I have a dataframe that looks like this:
| ID | Time | Q1 | Q2 | Q3 | Q4 |
|---|---|---|---|---|---|
| 1 | 2 min | Agree | NA | Neutral | NA |
| 2 | 5 min | NA | Disagree | Agree | NA |
| 3 | 3 min | Agree | NA | Neutral | NA |
| 4 | 5 min | Disagree | Disagree | NA | NA |
| 5 | 6 min | NA | Agree | Agree | Agree |
| 6 | 1 min | NA | NA | NA | NA |
I want to retain only the rows for which responses to the questions are not equivalent across Question columns (Q1:Q4). In this example, I would retain rows for IDs 1-3 and remove rows 4-6, as they are all identical strings. I do want to keep the information from the first two columns, but I don't want to use it in the decision logic regarding whether or not to keep the row.
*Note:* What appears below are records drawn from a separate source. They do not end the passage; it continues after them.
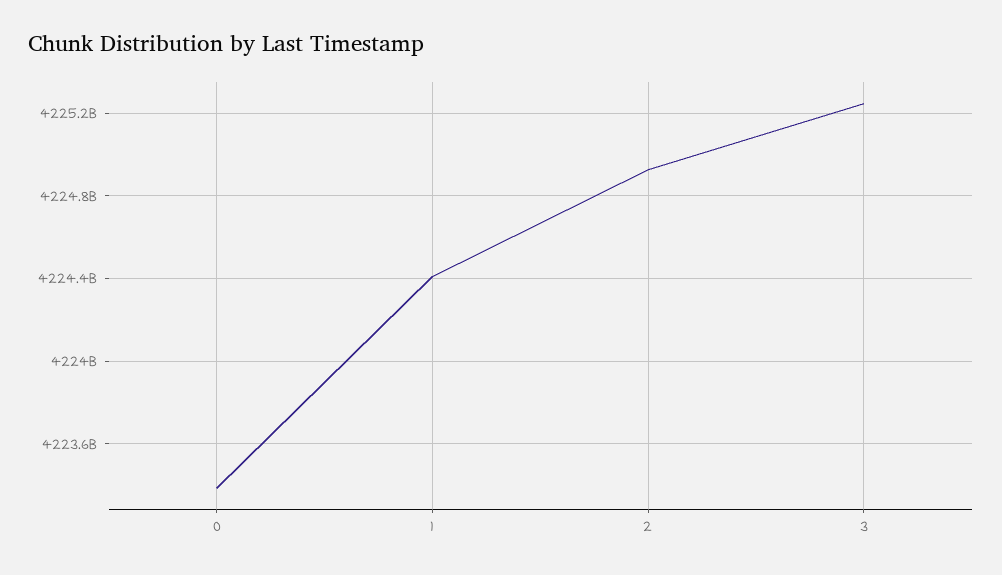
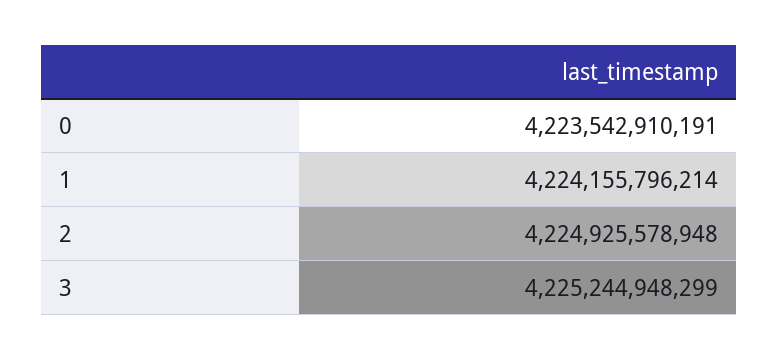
  {
-   "0": 4223400000000,
+   "0": 4223542910191,
-   "1": 4224400000000,
+   "1": 4224155796214,
    "2": 4224925578948,
    "3": 4225244948299
  }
All rows have NAs, but the NAs are in various places - so I want to remove rows for which all columns that have any value in them are the same, or rows for which all values across columns are missing.
I found another answer that did something similar and tried this:
keep <- apply(df[3:6], 1, function(x) length(unique(x[!is.na(x)])) != 1)
df[keep, ]
but that seemed to only remove rows that were all NAs.
CodePudding user response:
To keep all those with discordant responses (assumed ignoring NAs), you can try this slight change in your attempted code:
keeps <- apply(df[3:6], 1, function(x) !length(unique(x[!is.na(x)])) %in% 0:1)
df[keeps, ]
# ID Time Q1 Q2 Q3 Q4
# 1 1 2min Agree <NA> Neutral <NA>
# 2 2 5min <NA> Disagree Agree <NA>
# 3 3 3min Agree <NA> Neutral <NA>
If you want all those with identical responses (assumed ignoring NAs):
keeps <- apply(df[3:6], 1, function(x) length(unique(x[!is.na(x)])) == 1)
df[keeps, ]
# ID Time Q1 Q2 Q3 Q4
# 4 4 5min Disagree Disagree <NA> <NA>
# 5 5 6min <NA> Agree Agree Agree
Data
df <- read.table(text = "ID Time Q1 Q2 Q3 Q4
1 2min Agree NA Neutral NA
2 5min NA Disagree Agree NA
3 3min Agree NA Neutral NA
4 5min Disagree Disagree NA NA
5 6min NA Agree Agree Agree
6 1min NA NA NA NA", header = TRUE)
CodePudding user response:
Here's a dplyr-based solution: group using rowwise(), then filter to rows with > 1 distinct value across columns.
library(dplyr)
df %>%
rowwise() %>%
filter(n_distinct(c_across(Q1:Q4), na.rm = TRUE) > 1) %>%
ungroup()
# A tibble: 3 × 6
ID Time Q1 Q2 Q3 Q4
<int> <chr> <chr> <chr> <chr> <chr>
1 1 2min Agree NA Neutral NA
2 2 5min NA Disagree Agree NA
3 3 3min Agree NA Neutral NA
CodePudding user response:
data <- data.frame(ID = 1:6, Time = c("2 min", "5 min", "3 min",
"5 min", "6 min", "1 min"), Q1 = c("Agree", NA, "Agree", "Disagree",
NA, NA), Q2 = c(NA, "Disagree", NA, "Disagree", "Agree", NA),
Q3 = c("Neutral", "Agree", "Neutral", NA, "Agree", NA), Q4 = c(NA,
NA, NA, NA, "Agree", NA))
rows <- apply(data[3:6], 1, \(x) all(x[!is.na(x)][1] == x[!is.na(x)][-1]) )
data[!rows,]
#> ID Time Q1 Q2 Q3 Q4
#> 1 1 2 min Agree <NA> Neutral <NA>
#> 2 2 5 min <NA> Disagree Agree <NA>
#> 3 3 3 min Agree <NA> Neutral <NA>